One hundred and three years ago, on March 1, 1913, thousands of women converged on Washington, D.C., to express their support for equal voting rights for women. The Women’s Suffrage Parade marched from the Capitol to the White House and marked a turning point in the 60-plus year battle to secure a woman’s right to vote. Within seven years of the suffragettes’ march on Washington, the 19th Amendment was ratified and women began to take their rightful place in the political life of the nation. Among the women in the crowd in 1913 was Jeanette Rankin. She would go on to be the first woman elected to the U.S. Congress.
{mosads}Today, many successors to Rankin and her “sister suffragettes” are working with the same tenacity and vision as their forebears to secure an even more fundamental right — the right to life itself. Susan B. Anthony, the founding mother of the movement for women’s rights, said that abortion filled her with “indignation, and awakened active antagonism.” The organization I lead, named in her honor and inspired by her witness, is privileged to work with and provide crucial support to women who share her “active antagonism” to the violence abortion does to women and their children. We are tirelessly working to end it.
Through their efforts, I am confident we will pass national legislation to prohibit abortion after 20 weeks of pregnancy, the time at which an unborn child feels pain. We will also end taxpayer subsidies for Planned Parenthood, the nation’s largest abortion provider, whose trafficking in the body parts of unborn babies was exposed last year. The women leading the fight on these and other pro-life initiatives are the true heirs to the movement represented by the Women’s Suffrage Parade of 1913, and they should be honored as such on this International Women’s Day.
Among them are:
• Sen. Joni Ernst (R-Iowa), who, in her first year in the Senate, led the effort to strip Planned Parenthood of taxpayer funding via the budget reconciliation process, a move that sets the stage for passage if a pro-life president is elected this November.
• Carly Fiorina, whose presidential campaign was distinguished by her passionate and articulate prosecution of the case against Planned Parenthood and its barbaric trade in baby body parts.

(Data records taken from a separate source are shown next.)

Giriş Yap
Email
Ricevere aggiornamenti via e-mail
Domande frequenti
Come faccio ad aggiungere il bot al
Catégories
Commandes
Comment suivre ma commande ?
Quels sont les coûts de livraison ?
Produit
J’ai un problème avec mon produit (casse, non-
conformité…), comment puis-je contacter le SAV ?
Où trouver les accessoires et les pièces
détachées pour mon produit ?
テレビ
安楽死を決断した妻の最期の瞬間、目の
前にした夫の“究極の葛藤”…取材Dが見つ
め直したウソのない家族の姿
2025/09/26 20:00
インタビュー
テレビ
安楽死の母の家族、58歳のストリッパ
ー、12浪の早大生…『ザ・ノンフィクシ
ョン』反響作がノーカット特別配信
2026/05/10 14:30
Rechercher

• Rep. Marsha Blackburn (R-Tenn.), who as chairwoman of the House Select Investigative Panel is leading the congressional effort to expose the negligent and abusive practices of the abortion industry nationwide, including Planned Parenthood.
• Rep. Diane Black (R-Tenn.), a member of the Select Investigative Panel and a consistently courageous voice for the unborn who draws on her 40 years of experience as a nurse to witness to the tragic consequences of abortion for women and their unborn babies.

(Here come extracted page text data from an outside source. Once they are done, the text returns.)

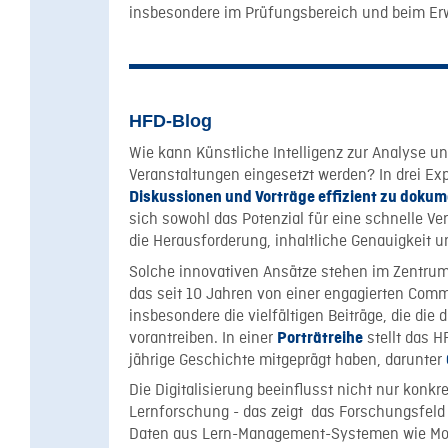
insbesondere im Prüfungsbereich und beim Er
HFD-Blog
Wie kann Künstliche Intelligenz zur Analyse 
Veranstaltungen eingesetzt werden? In drei E
Diskussionen und Vorträge effizient zu dokum
sich sowohl das Potenzial für eine schnelle V
die Herausforderung, inhaltliche Genauigkeit u
Solche innovativen Ansätze stehen im Zentrum 
das seit 10 Jahren von einer engagierten Comm
insbesondere die vielfältigen Beiträge, die die
vorantreiben. In einer
stellt das H
Porträtreihe
jährige Geschichte mitgeprägt haben, darunter
Die Digitalisierung beeinflusst nicht nur konkr
Lernforschung - das zeigt das Forschungsfeld 
Daten aus Lern-Management-Systemen wie Moodl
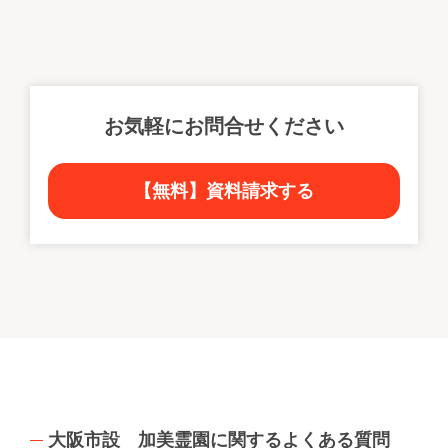
お気軽にお問合せください
【無料】資料請求する
大阪市設 加美霊園に関するよくある質問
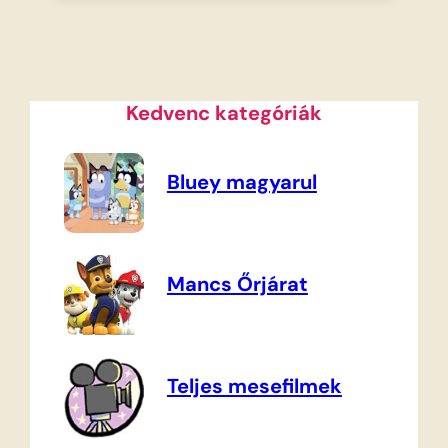
Kedvenc kategóriák
Bluey magyarul
Mancs Őrjárat
Teljes mesefilmek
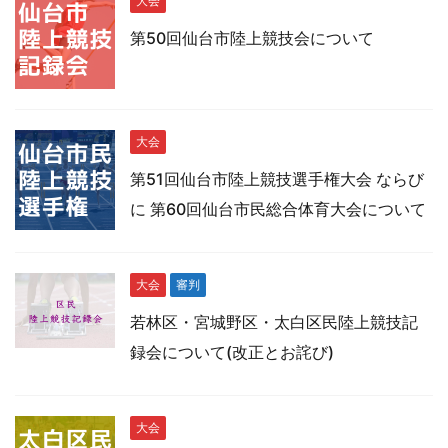
大会
第50回仙台市陸上競技会について
大会
第51回仙台市陸上競技選手権大会 ならび
に 第60回仙台市民総合体育大会について
大会
審判
若林区・宮城野区・太白区民陸上競技記
録会について(改正とお詫び)
大会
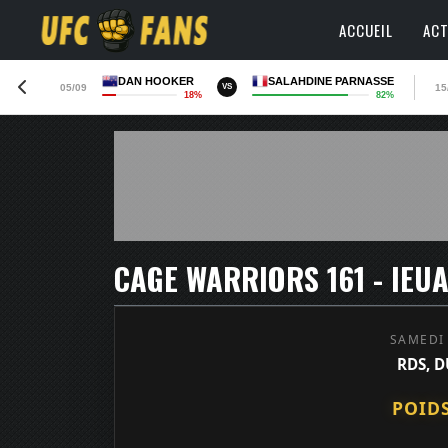
ACCUEIL
ACT
DAN HOOKER
SALAHDINE PARNASSE
05/09
15
VS
18%
82%
CAGE WARRIORS 161 - IEUA
SAMEDI
RDS, D
POID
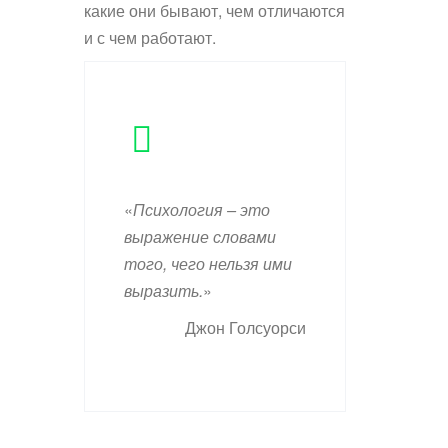
какие они бывают, чем отличаются
и с чем работают.
«
Психология – это
выражение словами
того, чего нельзя ими
выразить.
»
Джон Голсуорси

• Rep. Martha Roby (R-Ala.), a longtime champion of pro-life, pro-woman policies, who was the first to speak out on the floor of the House of Representatives against Planned Parenthood’s harvesting the body parts of aborted babies for profit.

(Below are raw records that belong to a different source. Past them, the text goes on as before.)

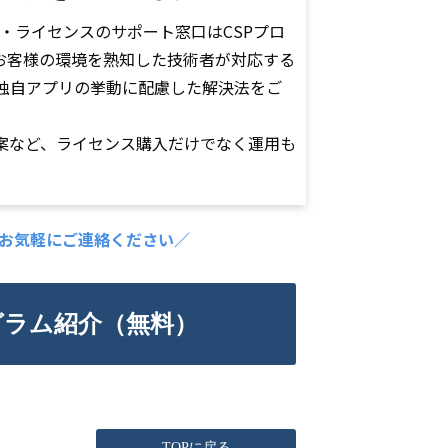
t製品・ライセンスのサポート窓口はCSPプロ
お客様の環境を熟知した技術者が対応する
独自アプリの挙動に配慮した解決法をご
案など、ライセンス購入だけでなく運用も
。
、お気軽にご連絡ください／
グラム紹介（無料）
TOPに戻る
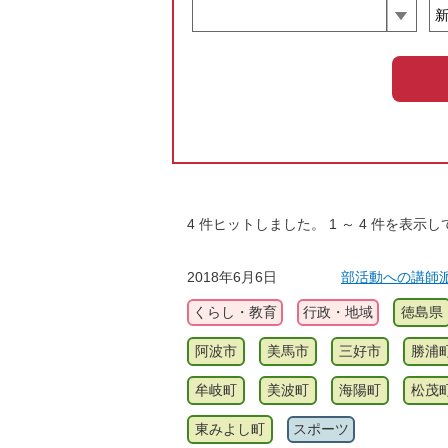
4
件ヒットしました。
1
～
4
件を表示し
2018年6月6日
部活動への講師
くらし・教育
行政・地域
徳島県
阿波市
美馬市
三好市
勝浦
牟岐町
美波町
海陽町
松茂
東みよし町
スポーツ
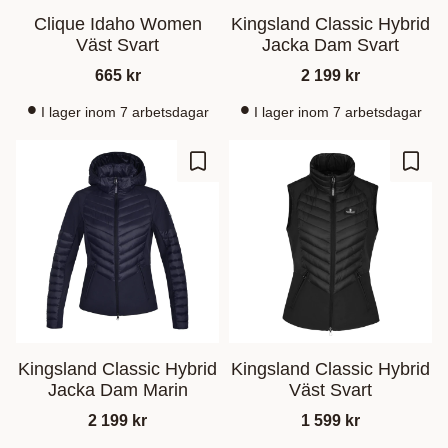
Clique Idaho Women
Kingsland Classic Hybrid
Väst Svart
Jacka Dam Svart
665
kr
2 199
kr
I lager inom 7 arbetsdagar
I lager inom 7 arbetsdagar
Lisää suosikiksi
Lisää
Kingsland Classic Hybrid
Kingsland Classic Hybrid
Jacka Dam Marin
Väst Svart
2 199
kr
1 599
kr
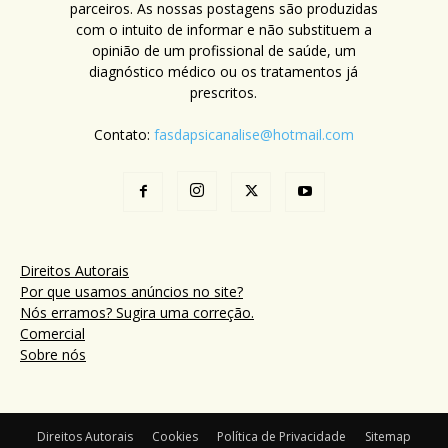
parceiros. As nossas postagens são produzidas
com o intuito de informar e não substituem a
opinião de um profissional de saúde, um
diagnóstico médico ou os tratamentos já
prescritos.
Contato:
fasdapsicanalise@hotmail.com
Direitos Autorais
Por que usamos anúncios no site?
Nós erramos? Sugira uma correção.
Comercial
Sobre nós
Direitos Autorais
Cookies
Política de Privacidade
Sitemap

• Rep. Mia Love (R-Utah), a first-term congresswoman who has used her position in Congress to effectively prosecute the case against Planned Parenthood, exposing the fiction that they are a provider of mammograms.
In January 2016, at the 43rd March for Life since abortion was legalized by the Supreme Court’s decision in Roe v. Wade, Ernst, a veteran of the War in Iraq, underscored the message that to be pro-life is to be pro-woman, saying: “Many of those fighting against us have claimed that our efforts to defend and protect life at all stages of development constitute a ‘War on Women.’ I reject that. I am a woman, and I have been to war, and let me be clear, pro-life policies are no ‘War on Women.’ ”
This theme was echoed in a video by members of Congress, including Reps. Ann Wagner (R-Mo.), Vicky Hartzler (R-Mo.), Mimi Walters (R-Calif.), Ileana Ros-Lehtinen (R-Fla.), Virginia Foxx (R-N.C.), Cathy McMorris Rodgers (R-Wash.) and Sen. Deb Fischer (R-Neb.).
The women who marched in 2016, like the women who marched in 1913, know that to be pro-life is to be pro-woman. One of the organizers of the 1913 Women’s Suffrage Parade, Alice Paul, was known to have called abortion the “ultimate exploitation of women.” Securing the right to life for the unborn is truly the unfinished work of the women’s rights movement. The women who are leading the way today are worthy heirs to that movement’s ideals.
Dannenfelser is president of the Susan B. Anthony List, which is dedicated to electing candidates and advancing legislation to reduce and ultimately end abortion.